AİHM’e  başvuruların 20 bin 110’u Türkiye kaynaklı hak ihlali şikayetlerinden oluşmaktadır. Bunlar, AİHM’nin toplam iş yükünün yüzde 26,9’una eşittir. Kısaca AİHM toplam mesaisinin dörtte birini Türkiye’yeayırmıştır. Türkiye’ye karşı dava başvurularının yarısını, 15 Temmuz darbe girişimi sonrası alınan tedbirler kapsamındaki tutuklama, yargılama ve kamu sektöründe işten çıkarmalara bağlı şikayetler olmuştur. Türkiye, Rusya, Ukrayna, Romanya ve İtalya’ya karşı başvurular, AİHM iş yükünün yüzde 74’ünü oluşturmaktadır.

Dava başvurularında Türkiye’yi  Rusya (16 bin 750), Ukrayna (10 bin 400), Romanya (4 bin 800), İtalya (3 bin 550), Yunanistan (2 bin 800), Polonya (2 bin 450) ve Azerbaycan (2 bin 150) izlemektedir.  Dava başvurularında Lihtenştayn en alt sırada yer alırken, Andora’ya karşı 5, İrlanda’ya karşı  10 başvuru bulunmaktadır. AİHM’nin geçen yıl haklarında en çok dava kararı açıkladığı devletler şunlardır:  Rusya (384), Ukrayna (144), Romanya (81), Türkiye (80), Macaristan (35), Polonya (34) ve Moldova (34).
Rusya Federasyonu’nun Şubat 2023’te Ukrayna’yı işgali sonrası Avrupa Konseyi Bakanlar Komitesi  Rusya’nın üyeliğini düşürmüştür.

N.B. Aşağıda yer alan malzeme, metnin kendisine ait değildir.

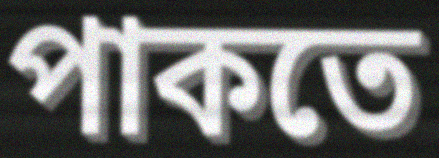
পাকতে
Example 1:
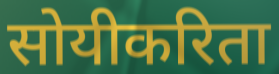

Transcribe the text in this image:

सोयीकरिता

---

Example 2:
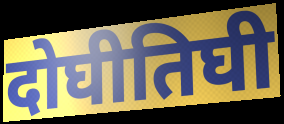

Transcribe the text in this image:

दोघीतिघी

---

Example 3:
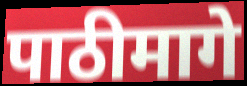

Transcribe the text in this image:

पाठीमागे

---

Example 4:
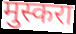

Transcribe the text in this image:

मुस्करा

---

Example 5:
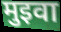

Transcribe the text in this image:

मुइवा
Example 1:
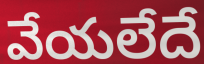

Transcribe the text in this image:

వేయలేదే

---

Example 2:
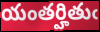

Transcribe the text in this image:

యంతర్హితుఁ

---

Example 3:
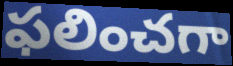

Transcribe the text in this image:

ఫలించగా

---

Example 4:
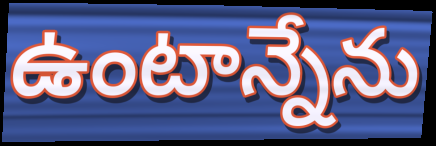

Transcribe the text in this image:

ఉంటాన్నేను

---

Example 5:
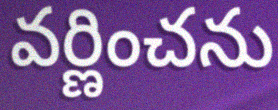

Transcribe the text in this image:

వర్ణించను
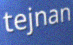
tejnan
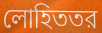
লোহিততর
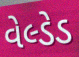
વેલ્ડેડ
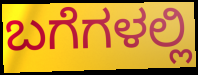
ಬಗೆಗಳಲ್ಲಿ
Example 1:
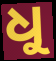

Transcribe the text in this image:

ଧୁ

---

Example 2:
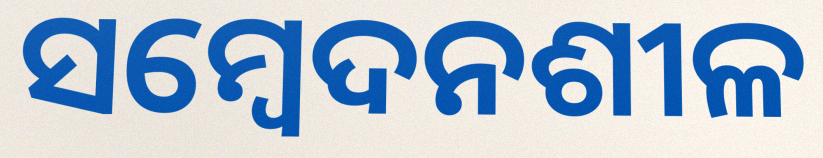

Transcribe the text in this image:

ସମ୍ବେଦନଶୀଳ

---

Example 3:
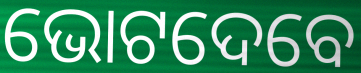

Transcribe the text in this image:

ଭୋଟଦେବେ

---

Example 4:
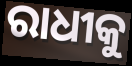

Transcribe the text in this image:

ରାଧୀକୁ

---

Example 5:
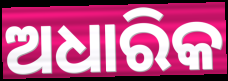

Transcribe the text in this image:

ଅଧାରିକ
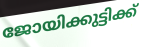
ജോയിക്കുട്ടിക്ക്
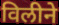
विलीने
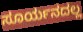
ಸೂರ್ಯನದಲ್ಲ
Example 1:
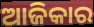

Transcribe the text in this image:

ଆଜିକାର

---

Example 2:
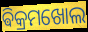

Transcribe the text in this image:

ଵିକ୍ରମଖୋଲ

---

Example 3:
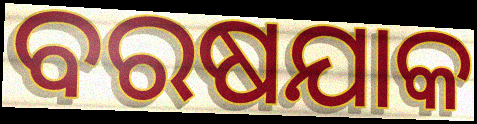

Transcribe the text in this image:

ବରଷଯାକ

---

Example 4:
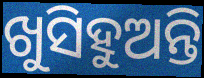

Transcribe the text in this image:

ଖୁସିହୁଅନ୍ତି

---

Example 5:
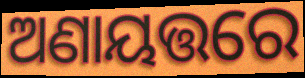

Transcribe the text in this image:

ଅଣାୟତ୍ତରେ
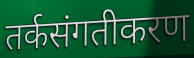
तर्कसंगतीकरण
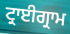
ਟ੍ਰਾਈਗ੍ਰਾਮ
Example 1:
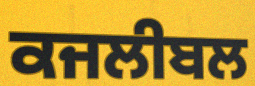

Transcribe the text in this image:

ਕਜਲੀਬਲ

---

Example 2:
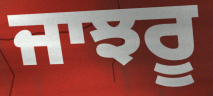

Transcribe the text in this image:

ਜਾਝਰੂ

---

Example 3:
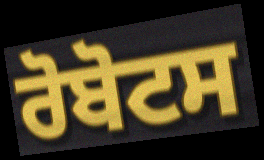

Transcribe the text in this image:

ਰੋਬੋਟਸ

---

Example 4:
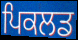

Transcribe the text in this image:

ਪਿਕਲਡ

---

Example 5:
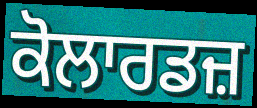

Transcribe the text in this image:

ਕੋਲਾਰਡਜ਼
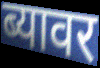
ब्यावर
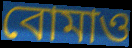
বোমাও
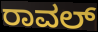
ರಾವಲ್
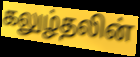
கலுழ்தலின்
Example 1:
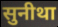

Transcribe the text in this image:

Türkiye davalarının 73’nde AİHS’nin en az bir maddesinin ihlal edildiğine, beş davada hiçbir ihlal olmadığına, diğer iki  davada ise başka yollarla çözüme hükmedilmiştir. Türkiye’yle ilgili ihlal kararlarında AİHS’nin emniyet ve güvenlik hakkıyla ilgili 5’nci maddesinin 27  defa, mülkiyet hakkıyla ilgili Ek Protokol’ün 1’nci maddesinin 20  defa, adil yargılanmayla ilgili 6’ncı maddenin ise 19 defa  ihlal edildiği açıklanmıştır.
Geçen yıl  Türkiye davalarında dostane çözüm sayısı azalmıştır.  2020 yılında 167, 2021’de 43 olan dostane çözüm sayısı 2022’de 10’a gerilemiştir.

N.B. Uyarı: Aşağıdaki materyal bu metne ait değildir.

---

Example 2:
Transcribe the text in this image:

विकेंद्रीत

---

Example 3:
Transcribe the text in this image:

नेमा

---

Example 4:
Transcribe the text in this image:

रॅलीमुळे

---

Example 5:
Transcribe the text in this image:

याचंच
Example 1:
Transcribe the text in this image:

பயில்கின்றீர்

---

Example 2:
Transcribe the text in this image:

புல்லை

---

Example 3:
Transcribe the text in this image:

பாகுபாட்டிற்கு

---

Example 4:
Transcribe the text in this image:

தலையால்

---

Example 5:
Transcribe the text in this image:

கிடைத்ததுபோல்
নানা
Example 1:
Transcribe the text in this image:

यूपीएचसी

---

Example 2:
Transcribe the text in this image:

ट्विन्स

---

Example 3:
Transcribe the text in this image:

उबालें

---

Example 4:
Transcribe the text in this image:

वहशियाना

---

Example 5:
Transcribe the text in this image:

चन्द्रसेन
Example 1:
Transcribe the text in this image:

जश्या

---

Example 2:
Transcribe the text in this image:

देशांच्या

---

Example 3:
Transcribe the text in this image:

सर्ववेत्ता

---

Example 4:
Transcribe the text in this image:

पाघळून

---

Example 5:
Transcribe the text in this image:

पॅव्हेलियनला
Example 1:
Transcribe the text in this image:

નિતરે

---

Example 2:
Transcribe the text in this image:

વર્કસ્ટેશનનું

AİHM’in  Türkiye’ye ilişkin 2022 verilerine göre  kararların 73’ünde en az bir hak ihlali bulunduğunu göstermiştir.  Beş kararda ise herhangi bir hak ihlaline rastlanmamıştır. Kararlar aşağıdadır:

  • Yaşam hakkı ihlali, (1)
  • Etkili soruşturma yükümlülüğünün ihlali, (4)
  • İnsanlık dışı ve aşağılayıcı muamele yasağının ihlali, (6)
  • Özgürlük ve güvenlik hakkının ihlali, (27)
  • Adil yargılanma hakkı ihlali, (16)
  • İcra edilemezlik, (3)
  • “Kanunsuz ceza olmaz” ilkesinin ihlali, (1)
  • Özel hayatın ve aile hayatının gizliliği hakkının ihlali, (4)
  • Düşünce, inanç ve din özgürlüğünün ihlali, (1)
  • İfade özgürlüğü ihlali, (8)
  • Toplantı ve örgütlenme özgürlüğünün ihlali, (6)
  • Etkili bir kanuni yola başvurma hakkının ihlali, (2)
  • Ayrımcılık yasağının ihlali, (1)
  • Mülkiyet hakkı ihlali, (20)
  • Özgür seçim hakkı ihlali, (3)

2022 yılındaki başvurulardan 26 bin 700’ü Mahkemece kabul edilemez bulunduğu gerekçesiyle reddedilmiştir.  Avrupa Konseyi üye devletlerinin 1 Ocak 2022 tarihi itibarıyla yaklaşık 837 milyon nüfusa sahip olduğu ve her 10 bin kişi ortalama başvuru sayısının da 2022 yılında 0,54 olduğu  açıklanmıştır.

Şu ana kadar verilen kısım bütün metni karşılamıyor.